Task requirements:
Restate all the data word for word, leaving nothing out.

Records to use:
--------------------
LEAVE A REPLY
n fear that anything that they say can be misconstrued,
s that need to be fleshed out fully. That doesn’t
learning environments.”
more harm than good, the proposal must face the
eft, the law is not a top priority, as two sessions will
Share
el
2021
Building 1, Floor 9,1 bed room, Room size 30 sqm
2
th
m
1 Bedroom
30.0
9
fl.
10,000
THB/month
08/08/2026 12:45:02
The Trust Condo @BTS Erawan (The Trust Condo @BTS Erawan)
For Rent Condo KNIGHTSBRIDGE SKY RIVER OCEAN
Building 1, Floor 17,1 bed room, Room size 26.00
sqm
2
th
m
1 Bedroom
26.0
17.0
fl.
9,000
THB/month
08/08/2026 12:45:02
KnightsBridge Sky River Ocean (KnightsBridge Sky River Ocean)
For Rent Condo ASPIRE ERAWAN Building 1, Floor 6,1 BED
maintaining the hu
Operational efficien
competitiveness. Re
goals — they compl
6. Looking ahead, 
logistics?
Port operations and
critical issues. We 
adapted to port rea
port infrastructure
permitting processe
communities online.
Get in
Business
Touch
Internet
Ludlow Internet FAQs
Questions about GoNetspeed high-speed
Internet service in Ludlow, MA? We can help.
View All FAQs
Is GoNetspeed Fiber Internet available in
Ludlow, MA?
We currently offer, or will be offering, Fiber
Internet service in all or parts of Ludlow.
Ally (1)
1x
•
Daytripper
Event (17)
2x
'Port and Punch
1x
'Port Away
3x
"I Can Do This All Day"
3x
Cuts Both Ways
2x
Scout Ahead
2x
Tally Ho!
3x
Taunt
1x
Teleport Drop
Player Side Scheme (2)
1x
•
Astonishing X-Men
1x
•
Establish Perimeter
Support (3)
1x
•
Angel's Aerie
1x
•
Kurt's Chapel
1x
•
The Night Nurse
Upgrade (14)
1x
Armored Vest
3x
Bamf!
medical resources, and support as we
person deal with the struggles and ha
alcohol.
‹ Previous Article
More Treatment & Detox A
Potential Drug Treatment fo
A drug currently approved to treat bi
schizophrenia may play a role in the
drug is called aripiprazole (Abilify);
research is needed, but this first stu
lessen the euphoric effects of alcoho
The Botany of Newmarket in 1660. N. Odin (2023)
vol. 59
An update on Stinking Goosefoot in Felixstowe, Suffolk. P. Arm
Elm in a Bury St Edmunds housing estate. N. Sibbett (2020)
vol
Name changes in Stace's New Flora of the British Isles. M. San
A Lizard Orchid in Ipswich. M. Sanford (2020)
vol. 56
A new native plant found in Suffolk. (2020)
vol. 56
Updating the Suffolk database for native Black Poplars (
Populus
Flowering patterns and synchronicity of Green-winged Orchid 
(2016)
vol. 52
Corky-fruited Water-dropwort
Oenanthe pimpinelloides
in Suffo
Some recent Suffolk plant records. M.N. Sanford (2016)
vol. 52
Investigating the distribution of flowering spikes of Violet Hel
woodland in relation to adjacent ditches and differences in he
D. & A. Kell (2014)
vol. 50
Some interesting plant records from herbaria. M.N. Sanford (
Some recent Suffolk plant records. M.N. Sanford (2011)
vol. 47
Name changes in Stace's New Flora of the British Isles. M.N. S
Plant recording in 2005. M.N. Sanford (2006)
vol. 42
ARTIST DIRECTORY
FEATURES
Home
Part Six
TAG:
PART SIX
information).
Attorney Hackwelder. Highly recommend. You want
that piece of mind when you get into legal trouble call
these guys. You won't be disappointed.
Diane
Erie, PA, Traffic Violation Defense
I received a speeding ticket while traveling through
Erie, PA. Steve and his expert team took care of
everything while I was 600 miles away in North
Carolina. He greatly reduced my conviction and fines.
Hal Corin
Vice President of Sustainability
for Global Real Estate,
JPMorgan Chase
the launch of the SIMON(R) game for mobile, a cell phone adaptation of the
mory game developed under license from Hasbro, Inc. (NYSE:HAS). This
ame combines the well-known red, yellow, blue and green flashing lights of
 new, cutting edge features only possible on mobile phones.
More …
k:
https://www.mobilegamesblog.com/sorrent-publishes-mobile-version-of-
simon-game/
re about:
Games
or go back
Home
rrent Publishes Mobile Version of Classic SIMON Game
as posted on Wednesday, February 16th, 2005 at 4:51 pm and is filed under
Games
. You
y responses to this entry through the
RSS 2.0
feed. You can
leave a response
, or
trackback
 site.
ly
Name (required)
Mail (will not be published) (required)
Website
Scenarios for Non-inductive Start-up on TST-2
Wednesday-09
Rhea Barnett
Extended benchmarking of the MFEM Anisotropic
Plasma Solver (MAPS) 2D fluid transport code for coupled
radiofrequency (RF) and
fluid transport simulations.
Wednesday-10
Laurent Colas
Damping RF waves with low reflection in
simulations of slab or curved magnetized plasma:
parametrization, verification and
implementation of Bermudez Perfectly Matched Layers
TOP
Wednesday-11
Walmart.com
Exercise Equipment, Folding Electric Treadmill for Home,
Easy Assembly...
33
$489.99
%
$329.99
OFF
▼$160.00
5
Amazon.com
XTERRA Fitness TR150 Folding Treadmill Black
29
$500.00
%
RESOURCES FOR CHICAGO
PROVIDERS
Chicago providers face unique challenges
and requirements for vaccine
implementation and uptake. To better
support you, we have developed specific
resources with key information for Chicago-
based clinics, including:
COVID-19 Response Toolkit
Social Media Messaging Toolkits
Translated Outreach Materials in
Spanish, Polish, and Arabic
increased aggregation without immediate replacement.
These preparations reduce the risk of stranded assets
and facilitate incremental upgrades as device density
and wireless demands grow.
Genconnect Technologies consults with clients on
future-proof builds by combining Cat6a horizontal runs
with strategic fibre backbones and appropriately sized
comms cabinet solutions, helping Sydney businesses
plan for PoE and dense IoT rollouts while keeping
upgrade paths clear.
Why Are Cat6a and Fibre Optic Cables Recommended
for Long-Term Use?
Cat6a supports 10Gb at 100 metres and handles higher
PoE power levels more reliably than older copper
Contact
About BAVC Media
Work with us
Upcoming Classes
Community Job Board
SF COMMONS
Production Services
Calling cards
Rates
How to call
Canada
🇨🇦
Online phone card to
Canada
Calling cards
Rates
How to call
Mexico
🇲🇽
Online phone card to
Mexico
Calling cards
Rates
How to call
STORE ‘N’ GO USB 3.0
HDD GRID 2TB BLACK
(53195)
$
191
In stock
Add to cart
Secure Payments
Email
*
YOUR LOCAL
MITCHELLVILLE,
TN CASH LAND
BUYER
--------------------
Written answer:
LEAVE A REPLY
n fear that anything that they say can be misconstrued,
s that need to be fleshed out fully. That doesn’t
learning environments.”
more harm than good, the proposal must face the
eft, the law is not a top priority, as two sessions will
Share
el
2021
Building 1, Floor 9,1 bed room, Room size 30 sqm
2
th
m
1 Bedroom
30.0
9
fl.
10,000
THB/month
08/08/2026 12:45:02
The Trust Condo @BTS Erawan (The Trust Condo @BTS Erawan)
For Rent Condo KNIGHTSBRIDGE SKY RIVER OCEAN
Building 1, Floor 17,1 bed room, Room size 26.00
sqm
2
th
m
1 Bedroom
26.0
17.0
fl.
9,000
THB/month
08/08/2026 12:45:02
KnightsBridge Sky River Ocean (KnightsBridge Sky River Ocean)
For Rent Condo ASPIRE ERAWAN Building 1, Floor 6,1 BED
maintaining the hu
Operational efficien
competitiveness. Re
goals — they compl
6. Looking ahead, 
logistics?
Port operations and
critical issues. We 
adapted to port rea
port infrastructure
permitting processe
communities online.
Get in
Business
Touch
Internet
Ludlow Internet FAQs
Questions about GoNetspeed high-speed
Internet service in Ludlow, MA? We can help.
View All FAQs
Is GoNetspeed Fiber Internet available in
Ludlow, MA?
We currently offer, or will be offering, Fiber
Internet service in all or parts of Ludlow.
Ally (1)
1x
•
Daytripper
Event (17)
2x
'Port and Punch
1x
'Port Away
3x
"I Can Do This All Day"
3x
Cuts Both Ways
2x
Scout Ahead
2x
Tally Ho!
3x
Taunt
1x
Teleport Drop
Player Side Scheme (2)
1x
•
Astonishing X-Men
1x
•
Establish Perimeter
Support (3)
1x
•
Angel's Aerie
1x
•
Kurt's Chapel
1x
•
The Night Nurse
Upgrade (14)
1x
Armored Vest
3x
Bamf!
medical resources, and support as we
person deal with the struggles and ha
alcohol.
‹ Previous Article
More Treatment & Detox A
Potential Drug Treatment fo
A drug currently approved to treat bi
schizophrenia may play a role in the
drug is called aripiprazole (Abilify);
research is needed, but this first stu
lessen the euphoric effects of alcoho
The Botany of Newmarket in 1660. N. Odin (2023)
vol. 59
An update on Stinking Goosefoot in Felixstowe, Suffolk. P. Arm
Elm in a Bury St Edmunds housing estate. N. Sibbett (2020)
vol
Name changes in Stace's New Flora of the British Isles. M. San
A Lizard Orchid in Ipswich. M. Sanford (2020)
vol. 56
A new native plant found in Suffolk. (2020)
vol. 56
Updating the Suffolk database for native Black Poplars (
Populus
Flowering patterns and synchronicity of Green-winged Orchid 
(2016)
vol. 52
Corky-fruited Water-dropwort
Oenanthe pimpinelloides
in Suffo
Some recent Suffolk plant records. M.N. Sanford (2016)
vol. 52
Investigating the distribution of flowering spikes of Violet Hel
woodland in relation to adjacent ditches and differences in he
D. & A. Kell (2014)
vol. 50
Some interesting plant records from herbaria. M.N. Sanford (
Some recent Suffolk plant records. M.N. Sanford (2011)
vol. 47
Name changes in Stace's New Flora of the British Isles. M.N. S
Plant recording in 2005. M.N. Sanford (2006)
vol. 42
ARTIST DIRECTORY
FEATURES
Home
Part Six
TAG:
PART SIX
information).
Attorney Hackwelder. Highly recommend. You want
that piece of mind when you get into legal trouble call
these guys. You won't be disappointed.
Diane
Erie, PA, Traffic Violation Defense
I received a speeding ticket while traveling through
Erie, PA. Steve and his expert team took care of
everything while I was 600 miles away in North
Carolina. He greatly reduced my conviction and fines.
Hal Corin
Vice President of Sustainability
for Global Real Estate,
JPMorgan Chase
the launch of the SIMON(R) game for mobile, a cell phone adaptation of the
mory game developed under license from Hasbro, Inc. (NYSE:HAS). This
ame combines the well-known red, yellow, blue and green flashing lights of
 new, cutting edge features only possible on mobile phones.
More …
k:
https://www.mobilegamesblog.com/sorrent-publishes-mobile-version-of-
simon-game/
re about:
Games
or go back
Home
rrent Publishes Mobile Version of Classic SIMON Game
as posted on Wednesday, February 16th, 2005 at 4:51 pm and is filed under
Games
. You
y responses to this entry through the
RSS 2.0
feed. You can
leave a response
, or
trackback
 site.
ly
Name (required)
Mail (will not be published) (required)
Website
Scenarios for Non-inductive Start-up on TST-2
Wednesday-09
Rhea Barnett
Extended benchmarking of the MFEM Anisotropic
Plasma Solver (MAPS) 2D fluid transport code for coupled
radiofrequency (RF) and
fluid transport simulations.
Wednesday-10
Laurent Colas
Damping RF waves with low reflection in
simulations of slab or curved magnetized plasma:
parametrization, verification and
implementation of Bermudez Perfectly Matched Layers
TOP
Wednesday-11
Walmart.com
Exercise Equipment, Folding Electric Treadmill for Home,
Easy Assembly...
33
$489.99
%
$329.99
OFF
▼$160.00
5
Amazon.com
XTERRA Fitness TR150 Folding Treadmill Black
29
$500.00
%
RESOURCES FOR CHICAGO
PROVIDERS
Chicago providers face unique challenges
and requirements for vaccine
implementation and uptake. To better
support you, we have developed specific
resources with key information for Chicago-
based clinics, including:
COVID-19 Response Toolkit
Social Media Messaging Toolkits
Translated Outreach Materials in
Spanish, Polish, and Arabic
increased aggregation without immediate replacement.
These preparations reduce the risk of stranded assets
and facilitate incremental upgrades as device density
and wireless demands grow.
Genconnect Technologies consults with clients on
future-proof builds by combining Cat6a horizontal runs
with strategic fibre backbones and appropriately sized
comms cabinet solutions, helping Sydney businesses
plan for PoE and dense IoT rollouts while keeping
upgrade paths clear.
Why Are Cat6a and Fibre Optic Cables Recommended
for Long-Term Use?
Cat6a supports 10Gb at 100 metres and handles higher
PoE power levels more reliably than older copper
Contact
About BAVC Media
Work with us
Upcoming Classes
Community Job Board
SF COMMONS
Production Services
Calling cards
Rates
How to call
Canada
🇨🇦
Online phone card to
Canada
Calling cards
Rates
How to call
Mexico
🇲🇽
Online phone card to
Mexico
Calling cards
Rates
How to call
STORE ‘N’ GO USB 3.0
HDD GRID 2TB BLACK
(53195)
$
191
In stock
Add to cart
Secure Payments
Email
*
YOUR LOCAL
MITCHELLVILLE,
TN CASH LAND
BUYER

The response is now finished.